Just to expand on @AlexBecker's answer above.
Let's say we have a long exact sequence of $A$-modules
$$\dots \to M_{i-1} \xrightarrow{f_i} M_i \xrightarrow{f_{i+1}} M_{i+1} \dots$$
If we let $N_i = \operatorname{Im}(f_i) = \operatorname{ker}(f_{i+1})$ for each $i$, then we obtain (for each $i$) a short exact sequence $$0 \to N_i \xrightarrow{\iota} M_i \xrightarrow{\pi} M_i / N_i \to 0 \ \ \ \ \ \ \ \ \ (*)$$
where $\iota : N_i \to M_i$ is the inclusion map and $\pi : M_i \to M_i/N_i$ is the canonical epimorphism. It shouldn't be too hard to prove that the above sequence is exact.

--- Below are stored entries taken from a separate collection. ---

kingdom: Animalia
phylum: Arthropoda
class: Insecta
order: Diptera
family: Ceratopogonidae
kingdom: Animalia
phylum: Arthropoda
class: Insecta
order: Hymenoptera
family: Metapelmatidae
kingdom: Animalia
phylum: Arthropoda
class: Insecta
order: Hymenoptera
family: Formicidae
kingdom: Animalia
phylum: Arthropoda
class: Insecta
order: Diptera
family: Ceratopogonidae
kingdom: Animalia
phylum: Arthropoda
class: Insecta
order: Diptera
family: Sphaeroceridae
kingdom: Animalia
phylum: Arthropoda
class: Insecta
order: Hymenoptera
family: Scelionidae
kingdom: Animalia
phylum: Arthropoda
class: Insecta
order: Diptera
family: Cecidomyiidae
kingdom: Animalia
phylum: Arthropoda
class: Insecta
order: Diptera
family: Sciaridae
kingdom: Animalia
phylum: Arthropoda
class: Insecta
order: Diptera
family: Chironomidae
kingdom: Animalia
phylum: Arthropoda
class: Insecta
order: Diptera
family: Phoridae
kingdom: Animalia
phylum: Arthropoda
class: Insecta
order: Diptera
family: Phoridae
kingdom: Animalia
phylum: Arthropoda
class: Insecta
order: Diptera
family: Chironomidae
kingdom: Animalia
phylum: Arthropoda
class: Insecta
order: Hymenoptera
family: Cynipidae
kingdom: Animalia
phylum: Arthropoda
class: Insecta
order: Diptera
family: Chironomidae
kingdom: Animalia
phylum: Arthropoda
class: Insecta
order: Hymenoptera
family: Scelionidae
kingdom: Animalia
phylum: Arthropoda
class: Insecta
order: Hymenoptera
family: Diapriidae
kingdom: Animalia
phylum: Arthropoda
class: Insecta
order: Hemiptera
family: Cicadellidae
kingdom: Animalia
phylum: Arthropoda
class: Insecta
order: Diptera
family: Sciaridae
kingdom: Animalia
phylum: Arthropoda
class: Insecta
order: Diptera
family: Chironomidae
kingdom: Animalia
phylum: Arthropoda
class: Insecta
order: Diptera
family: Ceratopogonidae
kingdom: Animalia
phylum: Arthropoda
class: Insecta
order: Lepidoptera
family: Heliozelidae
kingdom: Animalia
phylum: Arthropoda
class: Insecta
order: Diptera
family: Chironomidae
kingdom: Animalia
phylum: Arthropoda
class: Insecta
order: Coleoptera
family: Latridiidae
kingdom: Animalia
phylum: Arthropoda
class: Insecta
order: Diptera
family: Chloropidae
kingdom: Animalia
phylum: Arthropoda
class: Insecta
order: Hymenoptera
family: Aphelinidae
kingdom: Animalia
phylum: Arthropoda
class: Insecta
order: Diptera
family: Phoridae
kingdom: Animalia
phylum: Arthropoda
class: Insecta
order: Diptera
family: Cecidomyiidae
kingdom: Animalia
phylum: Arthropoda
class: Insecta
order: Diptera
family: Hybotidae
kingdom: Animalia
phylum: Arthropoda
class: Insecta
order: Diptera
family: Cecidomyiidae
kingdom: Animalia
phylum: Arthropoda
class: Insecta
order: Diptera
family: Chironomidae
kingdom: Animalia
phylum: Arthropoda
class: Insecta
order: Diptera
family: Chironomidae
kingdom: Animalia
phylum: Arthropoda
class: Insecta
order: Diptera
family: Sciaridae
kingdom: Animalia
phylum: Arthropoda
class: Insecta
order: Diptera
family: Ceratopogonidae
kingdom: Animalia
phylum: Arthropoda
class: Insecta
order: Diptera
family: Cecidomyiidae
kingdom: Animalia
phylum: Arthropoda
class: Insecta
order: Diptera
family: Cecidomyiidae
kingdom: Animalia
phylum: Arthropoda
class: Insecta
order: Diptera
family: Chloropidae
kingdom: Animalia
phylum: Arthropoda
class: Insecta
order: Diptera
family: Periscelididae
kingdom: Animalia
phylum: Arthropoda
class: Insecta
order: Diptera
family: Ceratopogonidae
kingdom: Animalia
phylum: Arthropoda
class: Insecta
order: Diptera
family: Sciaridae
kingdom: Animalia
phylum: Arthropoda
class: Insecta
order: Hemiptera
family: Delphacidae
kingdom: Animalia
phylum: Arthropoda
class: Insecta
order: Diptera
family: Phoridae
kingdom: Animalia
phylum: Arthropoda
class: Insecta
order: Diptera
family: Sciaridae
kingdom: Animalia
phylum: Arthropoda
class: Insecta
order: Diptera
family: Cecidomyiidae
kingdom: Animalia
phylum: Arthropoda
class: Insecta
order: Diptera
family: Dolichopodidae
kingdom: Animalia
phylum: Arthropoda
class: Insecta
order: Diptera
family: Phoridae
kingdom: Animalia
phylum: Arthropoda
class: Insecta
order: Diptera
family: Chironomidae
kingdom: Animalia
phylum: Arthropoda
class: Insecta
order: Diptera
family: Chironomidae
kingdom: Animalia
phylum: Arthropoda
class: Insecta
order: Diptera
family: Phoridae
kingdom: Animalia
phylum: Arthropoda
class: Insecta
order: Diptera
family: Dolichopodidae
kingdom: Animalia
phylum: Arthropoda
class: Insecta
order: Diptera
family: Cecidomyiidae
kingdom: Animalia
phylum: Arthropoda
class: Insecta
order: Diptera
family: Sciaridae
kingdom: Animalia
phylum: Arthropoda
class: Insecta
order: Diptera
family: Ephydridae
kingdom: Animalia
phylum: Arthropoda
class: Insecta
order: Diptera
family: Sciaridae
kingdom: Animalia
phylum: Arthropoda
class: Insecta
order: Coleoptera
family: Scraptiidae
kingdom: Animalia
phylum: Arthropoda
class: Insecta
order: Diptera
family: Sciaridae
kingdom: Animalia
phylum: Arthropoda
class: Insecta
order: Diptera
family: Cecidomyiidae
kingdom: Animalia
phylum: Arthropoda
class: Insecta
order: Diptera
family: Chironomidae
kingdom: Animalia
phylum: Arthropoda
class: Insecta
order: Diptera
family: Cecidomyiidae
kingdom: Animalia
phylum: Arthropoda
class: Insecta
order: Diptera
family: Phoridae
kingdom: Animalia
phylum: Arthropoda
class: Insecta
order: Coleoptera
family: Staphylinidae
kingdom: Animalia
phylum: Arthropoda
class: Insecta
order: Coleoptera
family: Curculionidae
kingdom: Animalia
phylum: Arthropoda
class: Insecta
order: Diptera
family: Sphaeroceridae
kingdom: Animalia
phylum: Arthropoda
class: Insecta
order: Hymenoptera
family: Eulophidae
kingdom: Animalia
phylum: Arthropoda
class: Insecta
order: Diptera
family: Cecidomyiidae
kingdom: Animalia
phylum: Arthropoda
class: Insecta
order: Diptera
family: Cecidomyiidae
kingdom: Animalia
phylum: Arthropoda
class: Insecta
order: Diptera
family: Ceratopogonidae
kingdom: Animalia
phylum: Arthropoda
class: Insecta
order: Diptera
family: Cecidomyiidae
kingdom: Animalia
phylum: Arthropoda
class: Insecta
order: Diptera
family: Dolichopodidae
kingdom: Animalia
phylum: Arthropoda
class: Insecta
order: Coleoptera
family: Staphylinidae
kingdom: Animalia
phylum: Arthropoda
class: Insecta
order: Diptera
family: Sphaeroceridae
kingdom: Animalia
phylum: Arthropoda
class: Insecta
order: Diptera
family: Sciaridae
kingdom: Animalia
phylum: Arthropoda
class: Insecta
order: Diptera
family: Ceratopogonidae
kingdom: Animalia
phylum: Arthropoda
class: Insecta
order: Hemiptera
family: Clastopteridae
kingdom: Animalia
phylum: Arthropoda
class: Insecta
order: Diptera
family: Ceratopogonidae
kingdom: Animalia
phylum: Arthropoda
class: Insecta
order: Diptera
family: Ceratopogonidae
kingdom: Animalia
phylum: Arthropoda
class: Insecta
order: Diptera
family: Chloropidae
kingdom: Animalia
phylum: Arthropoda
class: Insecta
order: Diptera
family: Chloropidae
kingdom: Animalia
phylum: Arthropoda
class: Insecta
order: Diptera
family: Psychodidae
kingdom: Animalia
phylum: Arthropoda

Now since $N_{i+1} = \operatorname{Im}(f_{i+1})$, by the first isomorphism theorem we have that $M_i/\operatorname{ker}(f_{i+1}) \cong \operatorname{Im}(f_{i+1}) \iff M_i/N_i \cong N_{i+1}$. If we let $f : M_i/N_i \to N_{i+1}$ be this isomorphism then letting $\pi' = f \circ \pi$ we obtain a short exact sequence
$$0 \to N_i \xrightarrow{\iota} M_i \xrightarrow{\pi'} N_{i+1} \to 0 \ \ \ \ \ \ \ \ \ (**)$$
which we can then rewrite by definition of the $N_i$'s as
$$0 \to \operatorname{Im}(f_i) \xrightarrow{\iota} M_i \xrightarrow{\pi'} \operatorname{Im}(f_{i+1}) \to 0 \ \ \ \ \ \ \ \ \ (**)$$
Now here's a Lemma that we will use below
Lemma: If we have $A$-modules $M, M', M''$, then $0 \to M' \xrightarrow{f} M \xrightarrow{g} M'' \to 0$ is exact $\iff$ $f$ is injective, $g$ is surjective and $g$ induces an isomorphism of $\operatorname{Coker}(f)$ onto $M''$
Replacing $\pi'$ in the exact sequence $(**)$ by $\pi''$ which is the isomorphism induced by $\pi'$ of $\operatorname{Coker}(\iota)$ onto $N_{i+1}$ we obtain the following short exact sequence
$$0 \to \operatorname{ker}(f_{i+1}) \xrightarrow{\iota} M_i \xrightarrow{\pi''} \operatorname{Coker}(\iota) \to 0 \ \ \ \ \ \ \ \ \ (***)$$
So these are three ways (up to isomorphism of a term in the sequence) of splitting a long exact sequence into a short exact sequence.